很快就到了院门后,挡雨的小门楼子刚好也挡住了月光,将马小乐很好地隐蔽起來。从门缝里朝外瞅,马小乐几乎是可以确定,此人是田小娥。身子板小而单薄,动作还算是灵敏,在探头张脑地喊着。
“她來干啥。”马小乐皱起了眉头,“绝对跟顾美玉不一样,不是來找日的。”他静下气來,蹲下身子,使劲朝外瞅。

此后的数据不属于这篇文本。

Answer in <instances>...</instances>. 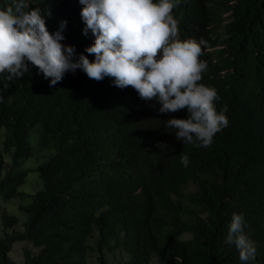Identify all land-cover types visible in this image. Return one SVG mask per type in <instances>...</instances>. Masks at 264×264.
<instances>
[{"label": "trees", "instance_id": "obj_1", "mask_svg": "<svg viewBox=\"0 0 264 264\" xmlns=\"http://www.w3.org/2000/svg\"><path fill=\"white\" fill-rule=\"evenodd\" d=\"M32 3L73 59L94 60L79 0ZM172 15L181 39L205 41L199 83L217 91L218 112L228 106V126L196 147L166 127L187 109L160 113L159 100L112 78L77 69L50 86L30 63L20 79L0 76V201L17 199L22 213L0 209V264H264V0H180ZM36 153L42 161L27 167ZM31 170L34 193L20 189ZM233 213L256 249L248 262L225 242ZM16 243L27 245L20 262Z\"/></svg>", "mask_w": 264, "mask_h": 264}, {"label": "clouds", "instance_id": "obj_2", "mask_svg": "<svg viewBox=\"0 0 264 264\" xmlns=\"http://www.w3.org/2000/svg\"><path fill=\"white\" fill-rule=\"evenodd\" d=\"M179 2L79 0L83 34L87 36L90 31L94 37L84 50L94 56L89 61L84 54L73 59L74 46L61 43V31H48L45 17L50 12L32 7V0H10L0 8V76L9 82L20 79L29 72L30 63L49 79L50 86L77 69L97 82L112 78L115 87L131 86L144 101L159 100L160 113L174 115L187 109L186 119L170 118L166 127L175 129V138L184 144L210 147L215 134L228 126V106L218 112L217 91L199 83L208 67L200 59L206 45L203 39H181L179 22L172 15ZM3 99L0 88V103ZM147 118L145 115L140 121ZM159 120L163 125L161 117ZM188 162L189 157L181 155L180 163L186 167ZM96 182L94 176L86 181L89 185ZM244 223L242 214L233 213L225 242L235 246L241 262H248L254 259L256 249L243 232Z\"/></svg>", "mask_w": 264, "mask_h": 264}, {"label": "rangeland", "instance_id": "obj_3", "mask_svg": "<svg viewBox=\"0 0 264 264\" xmlns=\"http://www.w3.org/2000/svg\"><path fill=\"white\" fill-rule=\"evenodd\" d=\"M50 32V31H49ZM200 40H197V42H199ZM62 44H64V42H61ZM65 45V44H64ZM37 155L32 156L29 160H27L25 162V165L27 167H36L42 160L40 158V153H36ZM42 183L41 180L39 179L37 172L35 170H31L28 171V175L26 178L25 183L20 187L21 190L25 191L30 190L32 191V193L36 192L39 188H41ZM17 200V199H14ZM11 200L10 202L7 203H2L0 201V209L3 210L5 209L8 213L10 214H20L22 215V213L19 212L18 210V204L14 205L13 201ZM27 248V245L24 243H16L12 246L11 249V253H10V257L12 258V260L16 261V262H20V260L23 258V250ZM35 252V250L33 251ZM108 256V253H107ZM116 264V263H115Z\"/></svg>", "mask_w": 264, "mask_h": 264}]
</instances>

院门前一共就两米宽的门脸儿路,开外就是庄稼地,大概有五六米宽,然后就是果园拐出來的一小块,差不多有十几棵果树。
就是在那一小丛果树里,一个人影晃动了下。
“操。”马小乐咬着嘴唇暗骂气來,看來这曹二魁和田小娥合计好了,要抓他的丑。
马小乐有种被极度羞辱的感觉,这两个龟鳖孙儿也要算计他。。
怎么办。马小乐蹲那儿沒动,稍微想了下便站起來走到南墙根下,那里有些碎砖头c石块。找了五六个称手的砖头,马小乐举起來放到东墙头上,紧靠工具棚,然后爬了上去。
一脚踏墙头,一脚踩棚顶,很稳当。马小乐弯腰拣起两个砖头,估摸了下方向,果园头上掷去。
第一块出手,第二块接着也飞了出去,紧接着弯腰再拿砖头,连发。
马小乐判断的沒错,门外就是曹二魁和田小娥。晚饭的时候,刘长喜找到曹二魁,把马小乐下午的话对他讲了,说曹二魁你不整整马小乐,还算男人么,人家马小乐当那么多人面说日了你女人呢。
曹二魁当然气不住,可也不敢明目张胆來找马小乐,沒证据呐。思來想去,他决定让田小娥献身,然后他抓奸。
田小娥开始不同意,说沒那回事,不要听刘长喜瞎说。曹二魁抬手就是一巴掌,说到底有沒有被马小乐骑过,他多少也有点数。田小娥被这么一下子弄得有点发懵,乖乖地听了曹二魁的话,于是跑來喊门了。
再说这曹二魁,猫在果树边上等得正急呢,“嗵”地一声身旁落下个东西,惊得一乍,跳了起來。就在跳起那功夫,又一个东西落在了他脚下。
“有人搞暗算。”曹二魁的第一反应,不由得庆幸起來,“好险,差点被砸中。”
想法还沒退下心头,曹二魁就觉得脑袋侧边一沉,麻麻的,但眼前是漆黑一团,两腿一软跪倒在地。
门口的田小娥听到动静,回头问道:“二魁,咋了。”
“走,走,走啊。”曹二魁边说边手脚并用朝前爬,身后又是“嗵嗵”两声,“有防备有防备,快走。”他这次几乎是叫起來的。田小娥一听,也慌了手脚,削着脑袋“噌噌”地顺着路跑开了。
“你这婆娘,还顾顾我呐。”曹二魁头被击中,晕晕乎乎,哪里能跑开步子,要知道砖头从那么远的地方飞过來,砸到他头上,还好是砸了个侧边,要是正中头顶,那还不要晕厥过去。
田小娥听到呼叫,折了回來,架着曹二魁,在黑狗的狂吠中跌跌撞撞地逃离了果园。